Interpreting the sign and lag
- A positive correlation at lag \( k \) suggests that when X is above its mean, Y (shifted by \( k \)) also tends to be above its mean.
- A negative correlation at lag \( k \) means that high values of X are associated with low values of Y at that lag (and vice versa).
- A maximum at positive lag means X tends to lead Y (Y follows after some delay).
- A maximum at negative lag means Y tends to lead X.
Remember that even a high correlation may still be due to chance or shared external drivers. Always combine cross-correlation analysis with domain knowledge, plots of the original series, and where appropriate, formal hypothesis testing.
FAQ – cross-correlation calculator
My correlation values are greater than 1 in magnitude.
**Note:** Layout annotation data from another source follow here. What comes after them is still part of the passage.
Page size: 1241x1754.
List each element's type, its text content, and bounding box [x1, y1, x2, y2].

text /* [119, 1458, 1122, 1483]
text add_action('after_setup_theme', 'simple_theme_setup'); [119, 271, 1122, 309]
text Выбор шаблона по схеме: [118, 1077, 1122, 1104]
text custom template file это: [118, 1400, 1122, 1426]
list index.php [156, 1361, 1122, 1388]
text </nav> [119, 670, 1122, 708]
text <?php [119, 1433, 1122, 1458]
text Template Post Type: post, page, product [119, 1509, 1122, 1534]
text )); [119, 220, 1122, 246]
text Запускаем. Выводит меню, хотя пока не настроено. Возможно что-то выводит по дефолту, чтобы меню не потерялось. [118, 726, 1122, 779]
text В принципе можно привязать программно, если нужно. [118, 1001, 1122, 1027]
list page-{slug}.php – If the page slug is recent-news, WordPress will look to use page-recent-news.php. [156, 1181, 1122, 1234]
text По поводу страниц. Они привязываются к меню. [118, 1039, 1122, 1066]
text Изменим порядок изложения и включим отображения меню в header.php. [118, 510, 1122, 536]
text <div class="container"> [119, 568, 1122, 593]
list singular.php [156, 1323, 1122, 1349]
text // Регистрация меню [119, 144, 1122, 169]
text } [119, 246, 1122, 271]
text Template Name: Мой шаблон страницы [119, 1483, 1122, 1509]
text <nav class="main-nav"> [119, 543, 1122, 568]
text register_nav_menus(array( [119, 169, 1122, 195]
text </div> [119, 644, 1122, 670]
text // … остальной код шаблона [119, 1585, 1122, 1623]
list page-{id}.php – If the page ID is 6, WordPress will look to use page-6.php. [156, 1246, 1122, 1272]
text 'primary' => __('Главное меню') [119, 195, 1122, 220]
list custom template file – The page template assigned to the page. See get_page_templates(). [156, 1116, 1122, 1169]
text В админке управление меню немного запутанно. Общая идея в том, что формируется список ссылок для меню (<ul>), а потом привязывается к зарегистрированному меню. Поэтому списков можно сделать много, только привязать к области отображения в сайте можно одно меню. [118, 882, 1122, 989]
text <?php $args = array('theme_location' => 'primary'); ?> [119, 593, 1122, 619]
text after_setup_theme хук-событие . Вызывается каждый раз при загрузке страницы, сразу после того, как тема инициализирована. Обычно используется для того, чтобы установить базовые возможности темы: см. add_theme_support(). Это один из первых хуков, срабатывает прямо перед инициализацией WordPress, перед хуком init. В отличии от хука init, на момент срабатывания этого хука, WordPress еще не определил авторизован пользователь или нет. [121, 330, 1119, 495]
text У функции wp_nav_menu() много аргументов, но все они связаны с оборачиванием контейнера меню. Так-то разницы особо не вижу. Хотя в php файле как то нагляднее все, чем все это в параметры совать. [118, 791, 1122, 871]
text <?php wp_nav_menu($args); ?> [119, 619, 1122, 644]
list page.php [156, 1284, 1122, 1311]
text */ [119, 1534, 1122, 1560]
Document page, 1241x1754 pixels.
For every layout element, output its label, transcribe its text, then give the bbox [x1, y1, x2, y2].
Is that possible?
That can happen only if you are viewing cross-covariance instead of correlation coefficients, since covariance is not bounded between −1 and 1. If you see values outside [−1, 1] while in correlation mode, check that you have enough overlapping points and that your data do not contain non-numeric values.
How many data points do I need for reliable cross-correlation?
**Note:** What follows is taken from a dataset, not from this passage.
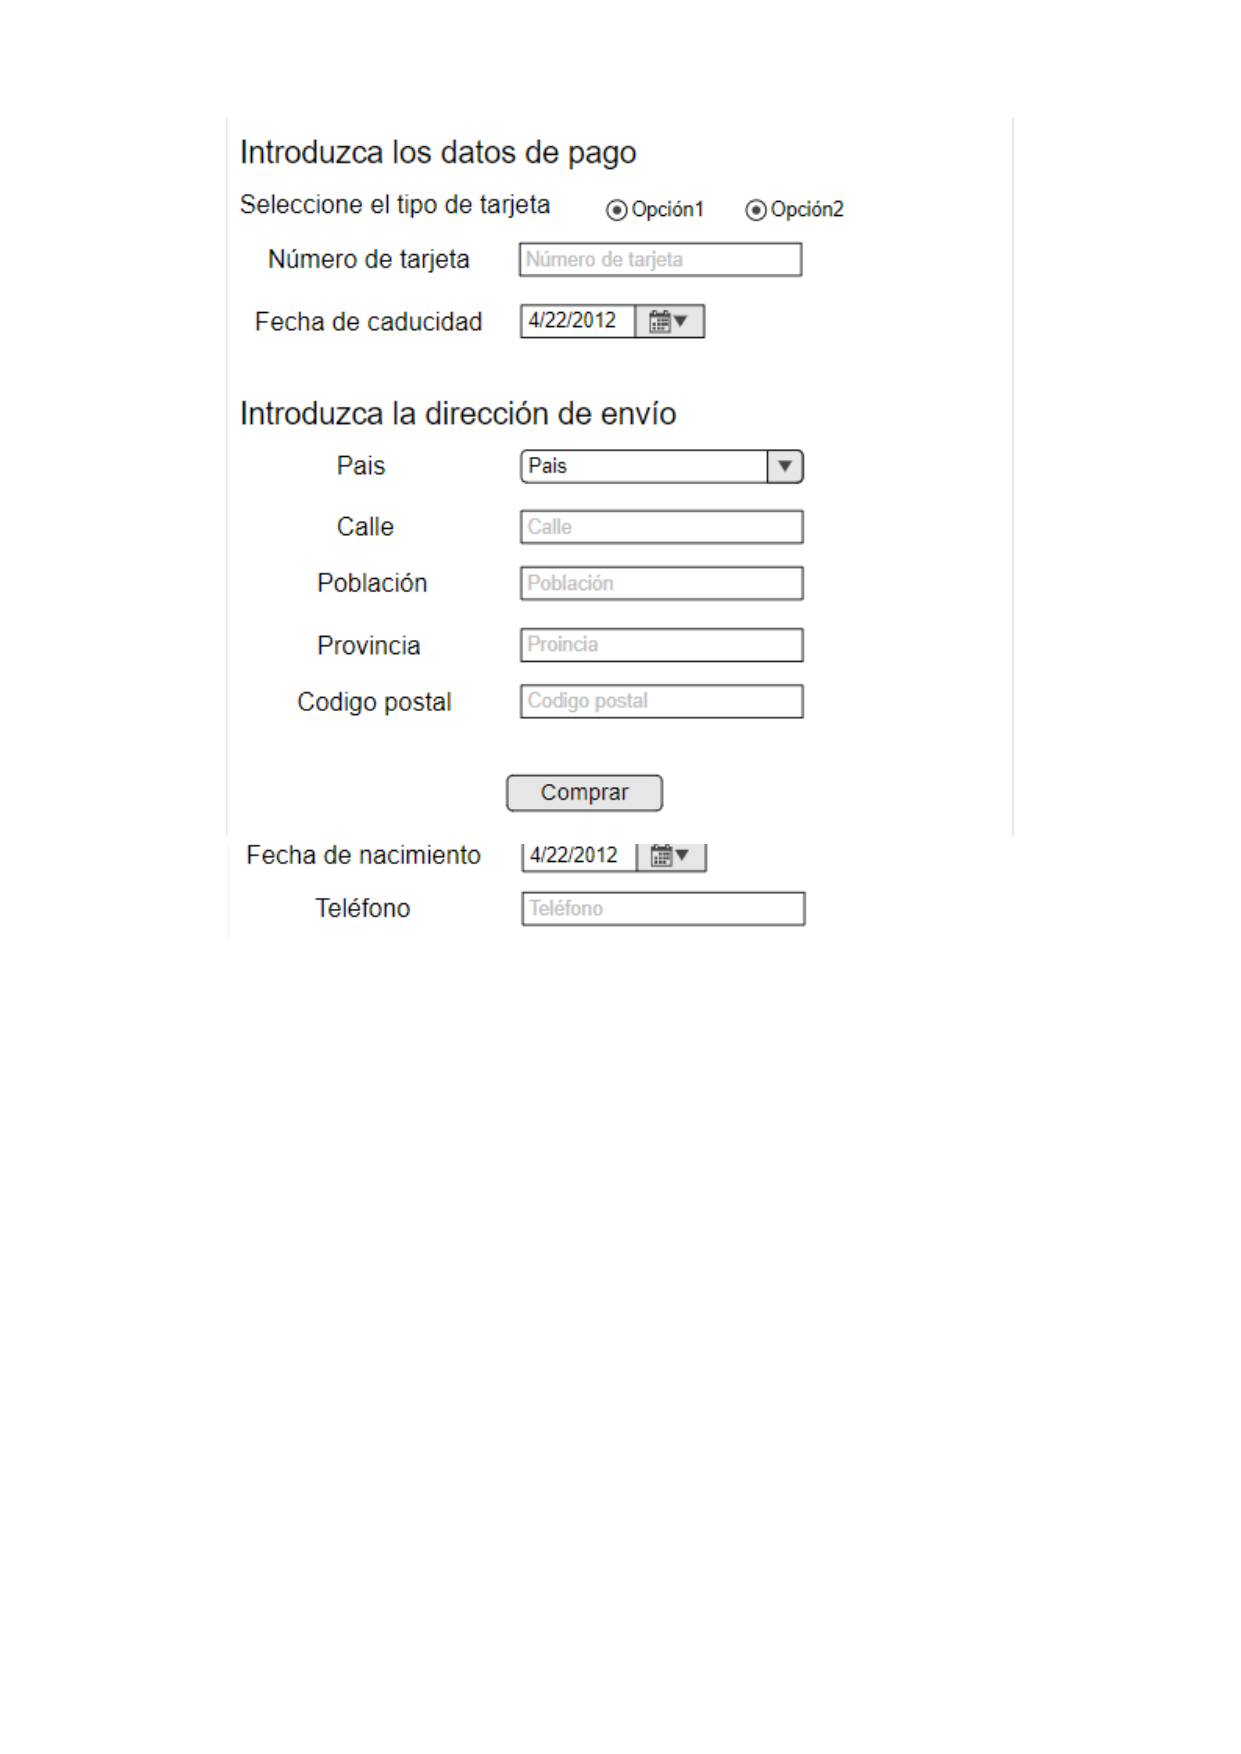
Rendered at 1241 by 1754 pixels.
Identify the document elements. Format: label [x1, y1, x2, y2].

picture [226, 118, 1014, 947]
There is no universal rule, but with very few overlapping points (e.g., n < 10 per lag) correlations become unstable and highly variable. This tool reports how many overlapping pairs are used at each lag so you can judge the robustness of each estimate.
Does this tool account for non-stationarity or trends?
No. It computes classical sample cross-correlation on the raw series segments. In serious time-series work you would normally inspect for non-stationarity, detrend or difference the data, and consider more advanced models (ARIMA, transfer functions, state-space models, etc.).
Are missing values supported?
The current implementation expects numeric values only. Any non-numeric entries will trigger an error. If your series contains missing data, remove or impute them before using the calculator.